(Extracted records)

════════════════

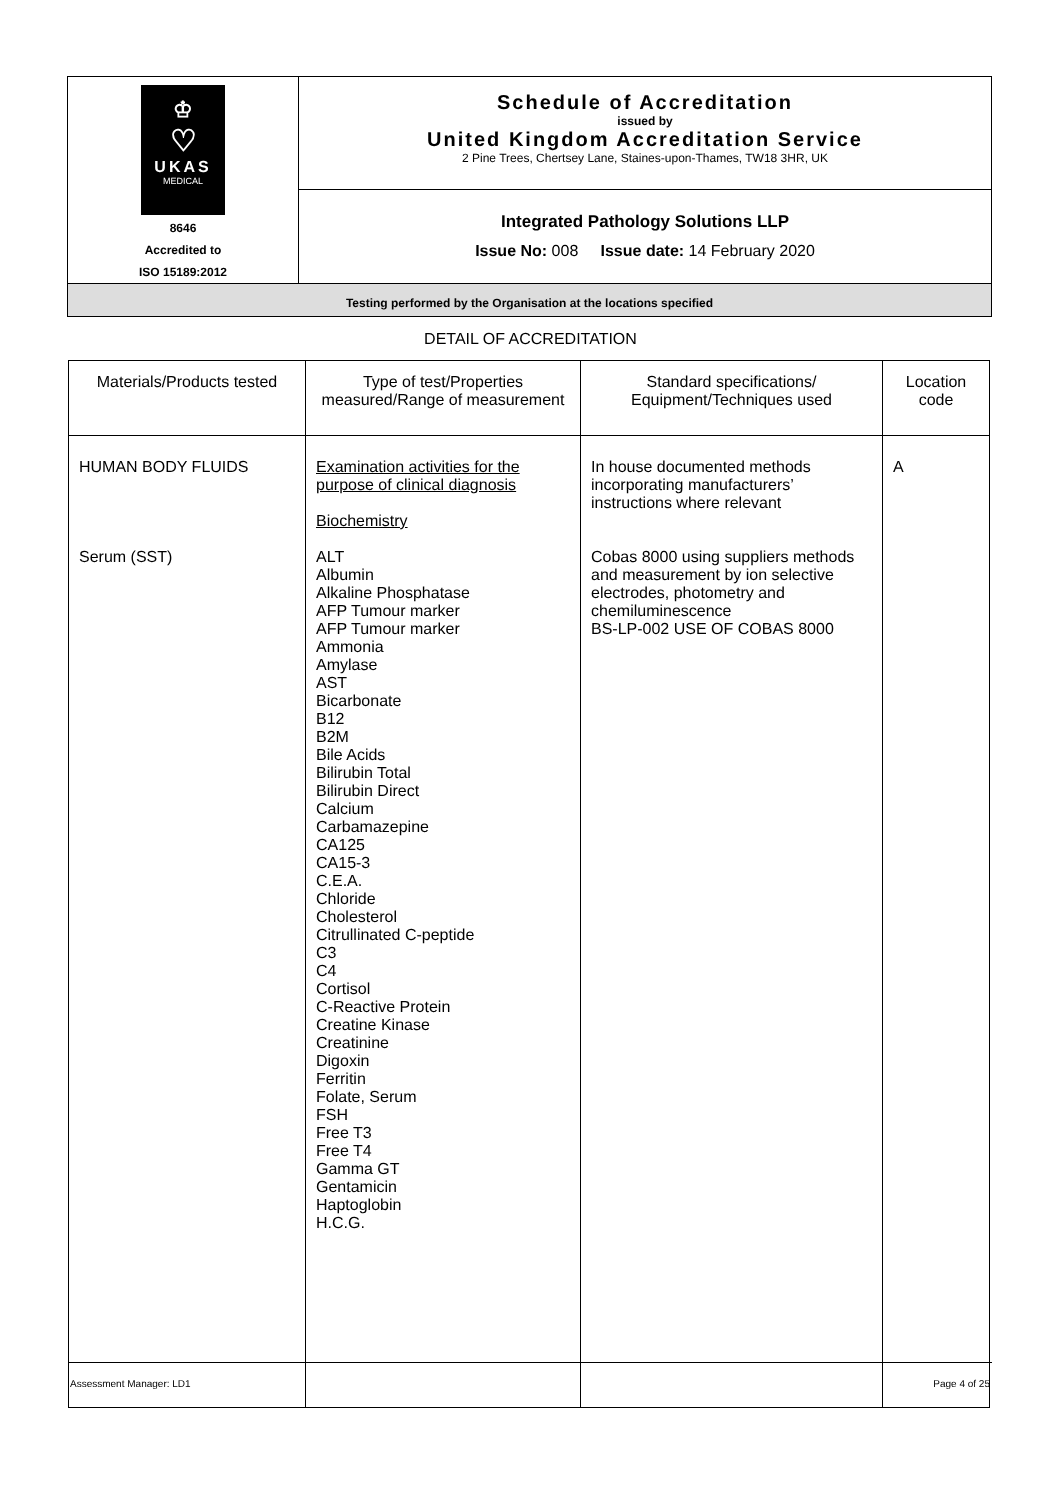| ♔ ♡ UKAS MEDICAL 8646 Accredited to ISO 15189:2012 | Schedule of Accreditation issued by United Kingdom Accreditation Service 2 Pine Trees, Chertsey Lane, Staines-upon-Thames, TW18 3HR, UK |
| | Integrated Pathology Solutions LLP Issue No: 008 Issue date: 14 February 2020 |
| Testing performed by the Organisation at the locations specified | |
DETAIL OF ACCREDITATION
| Materials/Products tested | Type of test/Properties measured/Range of measurement | Standard specifications/ Equipment/Techniques used | Location code |
| --- | --- | --- | --- |
| HUMAN BODY FLUIDS Serum (SST) | Examination activities for the purpose of clinical diagnosis Biochemistry ALT Albumin Alkaline Phosphatase AFP Tumour marker AFP Tumour marker Ammonia Amylase AST Bicarbonate B12 B2M Bile Acids Bilirubin Total Bilirubin Direct Calcium Carbamazepine CA125 CA15-3 C.E.A. Chloride Cholesterol Citrullinated C-peptide C3 C4 Cortisol C-Reactive Protein Creatine Kinase Creatinine Digoxin Ferritin Folate, Serum FSH Free T3 Free T4 Gamma GT Gentamicin Haptoglobin H.C.G. | In house documented methods incorporating manufacturers’ instructions where relevant Cobas 8000 using suppliers methods and measurement by ion selective electrodes, photometry and chemiluminescence BS-LP-002 USE OF COBAS 8000 | A |
Assessment Manager: LD1 Page 4 of 25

════════════════

→ **Requirement**
Please return, exactly as written, the line containing "COBAS 8000 | A |" and every line after it through the end of the records above, and nothing else.

→ **Solution for this task**
| HUMAN BODY FLUIDS Serum (SST) | Examination activities for the purpose of clinical diagnosis Biochemistry ALT Albumin Alkaline Phosphatase AFP Tumour marker AFP Tumour marker Ammonia Amylase AST Bicarbonate B12 B2M Bile Acids Bilirubin Total Bilirubin Direct Calcium Carbamazepine CA125 CA15-3 C.E.A. Chloride Cholesterol Citrullinated C-peptide C3 C4 Cortisol C-Reactive Protein Creatine Kinase Creatinine Digoxin Ferritin Folate, Serum FSH Free T3 Free T4 Gamma GT Gentamicin Haptoglobin H.C.G. | In house documented methods incorporating manufacturers’ instructions where relevant Cobas 8000 using suppliers methods and measurement by ion selective electrodes, photometry and chemiluminescence BS-LP-002 USE OF COBAS 8000 | A |
Assessment Manager: LD1 Page 4 of 25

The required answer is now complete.